Der Chefredakteur von ARD-Aktuell, Kai Gniffke, musste wieder wie schon zur Kritik des ARD-Programmbeirats die Feuerwehr spielen und unter dem Titel "Noch einmal Ukraine-Berichterstattung" Stellung im Blog beziehen. Sie fiel etwas weniger gewunden aus, weil man "einmal gravierend daneben gelegen" habe. Der Schwerpunkt sollte wohl auf dem "einmal" liegen. Ein solcher Fehler dürfe auch im "Eifer des Gefechts" nicht passieren, so Gniffke mit einer vielleicht nicht so geeigneten Wortwahl. Weiter heißt es:

Dieser Fehler wird möglicherweise Wasser auf die Mühlen derer sein, die uns vorwerfen, dass wir die russische Seite absichtlich schlecht aussehen lassen. Damit müssen wir leben. Umso wichtiger ist es mir, dass wir all den Menschen, die uns jeden Tag ihr Vertrauen schenken, deutlich machen können, dass wir unbewusst einen Fehler gemacht haben.

Ob der Fehler von Lielischkies "unbewusst" begangen wurde, lässt sich kaum nachprüfen. Offenbar aber ist er der Neigung gefolgt, die Bösen auf jeden Fall auf der Seite der Separatisten zu suchen oder eilfertig etwas zu behaupten, das er nicht nachgeprüft hatte, da offenbar selbst laut Gniffke schon neun Tage zuvor richtig über den Vorfall berichtet worden sei.

Im Forum ging es nicht nur über diese Sendung, die von den Tagesthemen gleich aus der Mediathek gelöscht wurde, anstatt sie dort zu belassen und mit einem Text zu korrigieren, sondern auch um einen anderen Vorfall am 20. Mai, als der Oligarch Rinat Achmetow seine Mitarbeiter für die Regierung in Kiew demonstrieren ließ (Ukraine: Oligarch versucht sich in Konfliktlösung). Malte Daniljuk verwies im Telepolis-Artikel auf einen Forenschreiber, der sagte: "Da saßen kümmerliche 300 Angestellte von Achmetow und schwenkten wie befohlen ihre Fähnchen. Und ihre Korrespondenten ... suggerierten, da sei ein Stadion voller Anhänger einer geeinten Ukraine." Diesen Vorwurf wies Kai Gniffke im Forum zurück:

Wir haben nie behauptet, dass im Stadion Zehntausende Menschen waren. Schließlich haben wir dann ein ziemlich leeres Stadion gezeigt (nicht nur bei YouTube). Landesweit waren es tatsächlich Zehntausende - vor allem Mitarbeiter von Achmetow - und genau das haben wir gesagt.
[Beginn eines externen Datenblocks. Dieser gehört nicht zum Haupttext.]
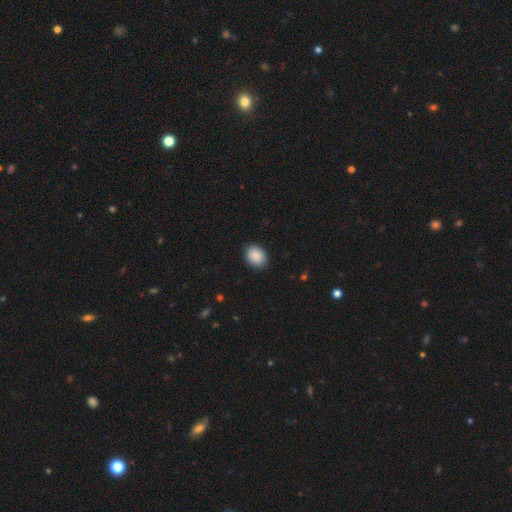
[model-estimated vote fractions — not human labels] Morphology: type=smooth (90%); roundness=in between (60%); merging=none (88%).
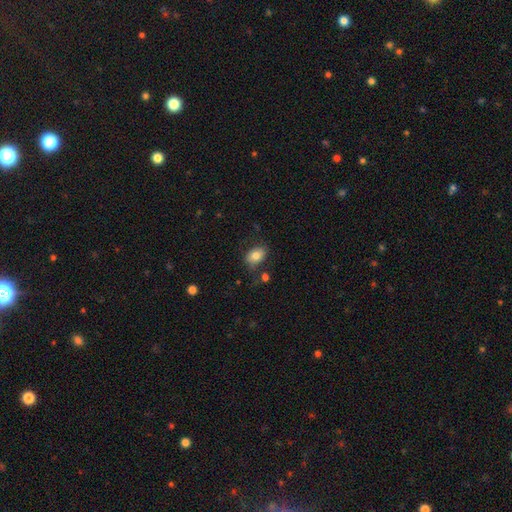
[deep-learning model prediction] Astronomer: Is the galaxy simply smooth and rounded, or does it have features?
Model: smooth — 77%.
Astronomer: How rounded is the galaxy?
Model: in between — 79%.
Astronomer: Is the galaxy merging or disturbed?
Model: none — 69%.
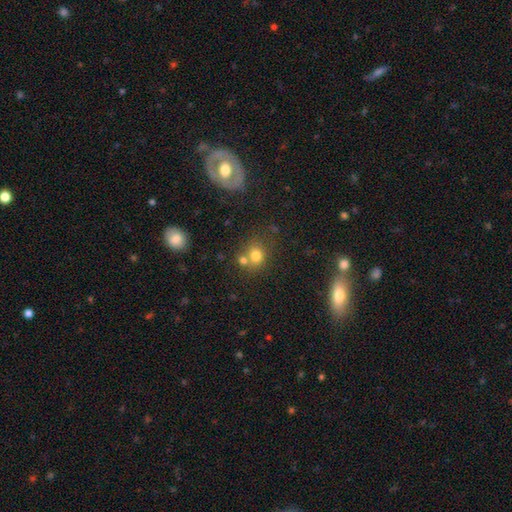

Dummerweise verwies im Telepolis-Forum Markus Kompa auf ein YouTube-Video der Tagesthemen vom 20. Mai, das den Vorwurf bestätigt. Auch dieser Beitrag stammt von Lielischkis. Die Bilder machen glauben, dass auf den Straßen der Widerstand der Massen tobte und das Stadion voll war. Anschließend werden Videoaufnahmen gezeigt, auf denen im leeren Stadion ein kleines Häufchen von ein paar hundert Menschen zu sehen ist.

Caren Miosga erklärte zur Einführung, dass man nicht wie sonst nur "schwer bewaffnete und vermummte" Separatisten sah, es sei "eindrucksvoll deutlich" geworden, "dies muss nicht die Meinung der Mehrheit sein". Weiter sagte sie, im Hintergrund ein Ausschnitt von einer Menschenmenge mit Fahnen, womit sie auch deutlich in der Wortwahl vorführte, dass es sich um einseitige Berichterstattung handelte, die das angeblich Gute und dem Bösen gegenüberstellt:

Diese Menschen schwingen ihre Fahnen nicht für ihren Fußballverein, sondern für eine vereinte Ukraine. Dominierten bislang Bilder der schwarzvermummten Separatisten mit der Kalaschnikow im Anschlag, so waren heute Zehntausende von Menschen zusammengekommen, um gegen diese prorussischen Milizen zu demonstrieren.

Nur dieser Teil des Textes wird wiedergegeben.